Они стали говорить шепотом, чтоб сестра не слышала.
— Не верю только я, что он так думает. Просто у него всегда на первом плане дело, а уж потом люди. И все его слова и лозунги просто для того, чтобы всех в руках удобнее держать было. Ведь чуть в сторону от дела, и он по-другому говорит. Кстати, помнишь, несколько дней назад, такой же случай, старик к нему приходил с просьбой: так он, Начальник, специально сам звонил в поликлинику, в неотложку, чтобы они выезжали по первому вызову и без разговоров. Ему-то не откажут.
— Вообще его не поймешь. Не знаю, каков он внутри, а так… Действительно, наверное, легко быть либералом в чужом департаменте.
— Ты смотри, сколько времени уже… Давай быстрей заклеивай. Нам еще истории писать до самой конференции. И вообще хватит склочничать.
Они заторопились.
После аппендицита они мылись в предоперационной и продолжали философствовать на тему: Начальник и люди. Все-таки дежурство было не из очень легких.
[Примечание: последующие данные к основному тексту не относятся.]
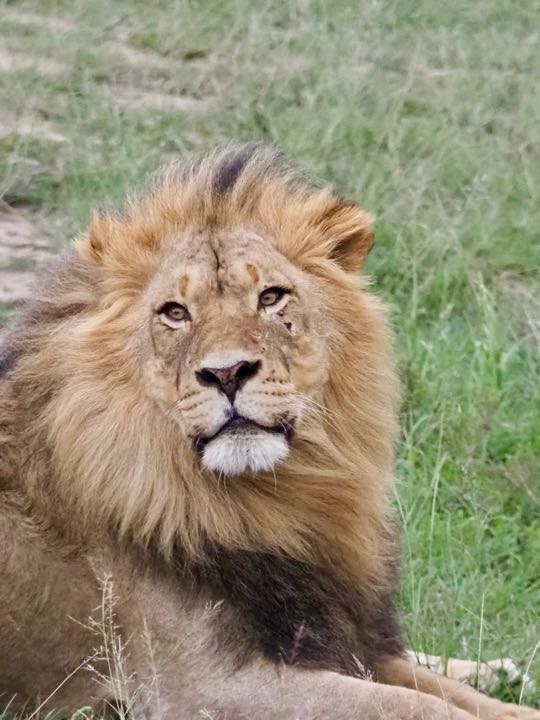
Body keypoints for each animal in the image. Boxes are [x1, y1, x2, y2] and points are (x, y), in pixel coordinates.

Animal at [0, 144, 537, 720]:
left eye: (271, 297)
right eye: (175, 312)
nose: (227, 372)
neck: (273, 503)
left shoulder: (339, 634)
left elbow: (458, 698)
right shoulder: (201, 688)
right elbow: (417, 706)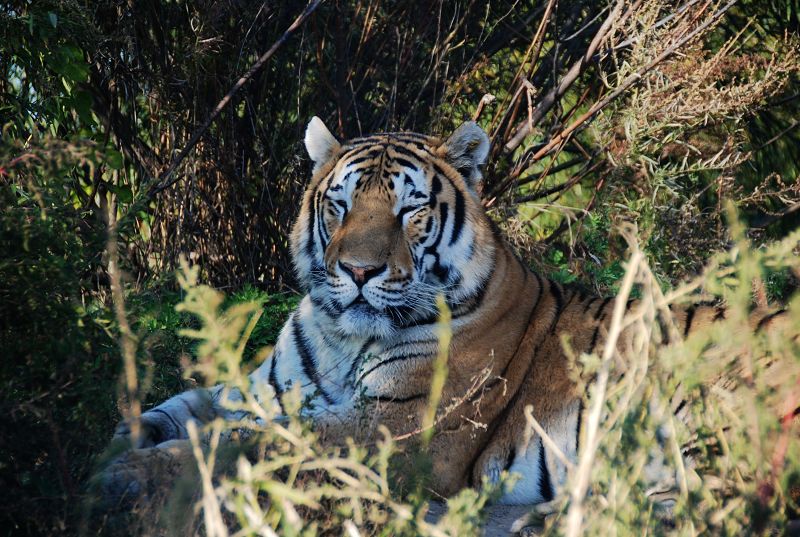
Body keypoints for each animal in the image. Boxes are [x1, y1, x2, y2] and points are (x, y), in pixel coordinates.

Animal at [107, 117, 797, 510]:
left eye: (410, 211)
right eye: (339, 204)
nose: (358, 272)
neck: (342, 336)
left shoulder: (396, 427)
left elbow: (251, 443)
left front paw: (132, 478)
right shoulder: (260, 388)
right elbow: (174, 410)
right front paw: (120, 449)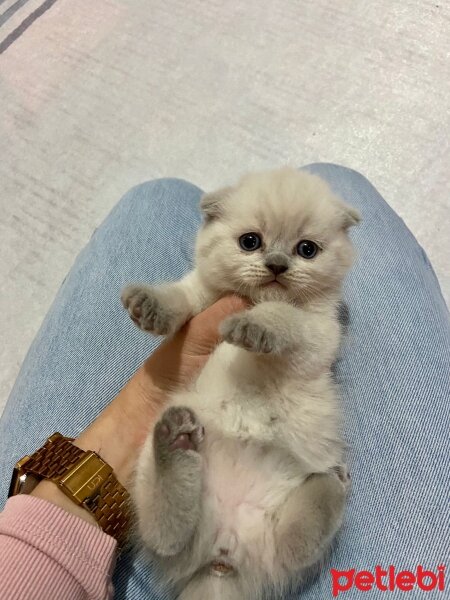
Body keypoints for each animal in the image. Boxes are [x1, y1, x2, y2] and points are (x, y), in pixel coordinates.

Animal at [122, 168, 358, 600]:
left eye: (307, 249)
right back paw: (176, 442)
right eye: (250, 242)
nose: (277, 264)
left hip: (276, 507)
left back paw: (331, 482)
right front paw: (151, 305)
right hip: (154, 467)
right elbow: (181, 297)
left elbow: (282, 316)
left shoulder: (317, 333)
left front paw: (253, 327)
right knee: (166, 533)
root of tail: (222, 553)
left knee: (291, 544)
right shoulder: (202, 296)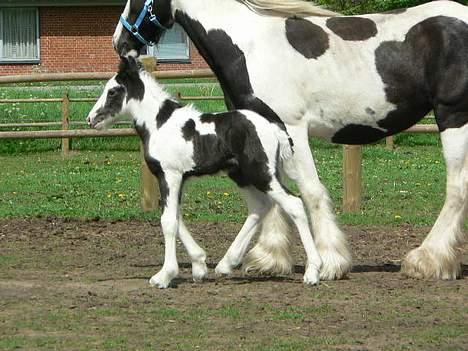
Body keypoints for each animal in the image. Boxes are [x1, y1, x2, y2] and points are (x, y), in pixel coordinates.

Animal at [87, 57, 322, 288]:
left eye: (113, 91)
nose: (91, 119)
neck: (159, 124)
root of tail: (273, 128)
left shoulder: (169, 175)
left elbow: (168, 221)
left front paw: (164, 276)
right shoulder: (177, 178)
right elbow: (175, 215)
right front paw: (199, 266)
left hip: (261, 173)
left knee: (294, 204)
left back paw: (313, 272)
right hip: (241, 175)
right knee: (259, 206)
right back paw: (226, 264)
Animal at [113, 0, 468, 280]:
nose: (120, 42)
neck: (248, 45)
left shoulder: (292, 128)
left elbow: (309, 192)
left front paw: (330, 263)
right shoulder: (261, 131)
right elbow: (271, 197)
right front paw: (269, 258)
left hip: (453, 118)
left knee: (456, 189)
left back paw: (427, 260)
— Ты знаешь, почему он всех не любит? Наверное, в глубине души считает многих умнее себя, — предположил Сергей. — Он это нутром чувствует, а думает иначе. Отсюда конфликт.
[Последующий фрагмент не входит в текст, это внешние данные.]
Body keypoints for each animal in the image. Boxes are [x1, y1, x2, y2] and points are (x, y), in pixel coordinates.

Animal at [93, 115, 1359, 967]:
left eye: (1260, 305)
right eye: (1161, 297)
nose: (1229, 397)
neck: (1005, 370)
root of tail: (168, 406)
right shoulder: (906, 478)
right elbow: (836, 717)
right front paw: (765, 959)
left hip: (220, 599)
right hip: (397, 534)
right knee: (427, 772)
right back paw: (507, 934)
— По-моему, все проще: не шибко умен он, а?
— Может, и так: ни разу не счел себя виноватым, что, пожалуй, и характерно для глупого. Умный-то старается, наверное, хоть иногда найти вину в себе сначала, да?
— Ладно, идти надо. Посчитать еще надо, сколько мы за ночь обслужили товарищей. Нам еще писать и писать.
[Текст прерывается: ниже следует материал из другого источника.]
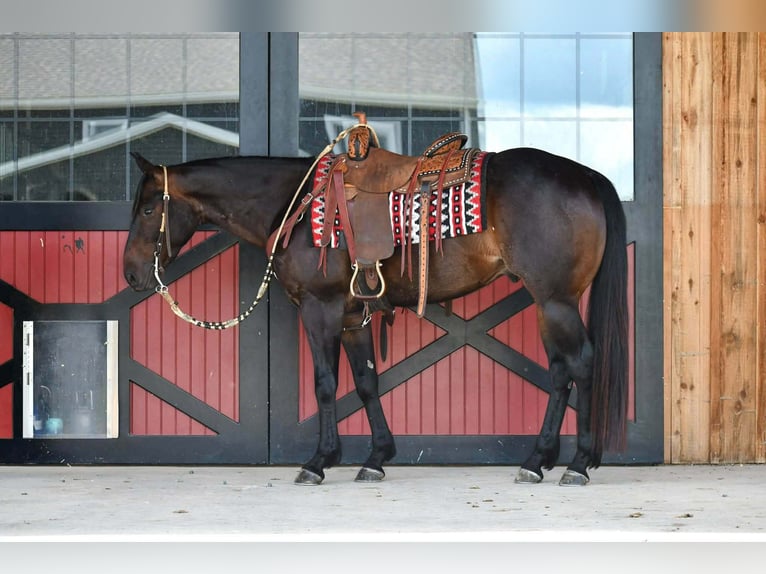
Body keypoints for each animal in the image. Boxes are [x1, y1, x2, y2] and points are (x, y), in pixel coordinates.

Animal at [123, 140, 628, 487]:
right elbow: (366, 381)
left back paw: (578, 464)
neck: (296, 206)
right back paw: (538, 461)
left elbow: (326, 384)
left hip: (557, 301)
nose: (130, 273)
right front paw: (376, 457)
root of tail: (585, 175)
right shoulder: (351, 317)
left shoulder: (320, 310)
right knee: (560, 372)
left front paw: (319, 462)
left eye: (148, 209)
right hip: (548, 304)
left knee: (582, 364)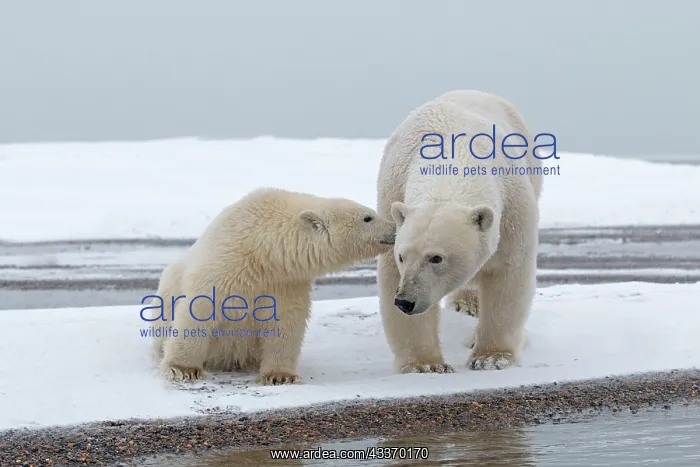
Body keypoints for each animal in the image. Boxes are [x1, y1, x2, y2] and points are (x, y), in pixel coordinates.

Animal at [147, 187, 396, 385]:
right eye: (367, 217)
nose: (394, 229)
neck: (263, 252)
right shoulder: (226, 263)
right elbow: (201, 308)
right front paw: (182, 369)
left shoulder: (285, 281)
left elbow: (285, 322)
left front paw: (280, 376)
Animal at [376, 89, 543, 373]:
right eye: (402, 256)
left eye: (436, 257)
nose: (406, 301)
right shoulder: (392, 196)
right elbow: (390, 278)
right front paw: (425, 365)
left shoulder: (512, 209)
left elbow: (507, 277)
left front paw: (491, 358)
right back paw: (466, 304)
Вышли в коридор и пошли по уже серому, а не черному ночному отделению. Девочки-сестры гоняли но палатам, будили больных, меряли и записывали температуру. Сестра, которая постарше, подбивала итоги: сколько было истрачено учитываемых лекарств, и прежде всего наркотиков. Санитарки дружно с разных концов убирали отделение. До восьми часов они должны успеть отнести в морг умершего. Нянечки перекликались:
— Мне только еще шестую убрать, и все.
— Все понесем его?
— А как же! Вдвоем-то не унести.
— И девки пусть помогут. Еще не успеем.
— Успеем. Неужто не успеем, — успокоительно и тише, чем остальные, ответила санитарка, которая мыла линолеум у самой лестничной площадки.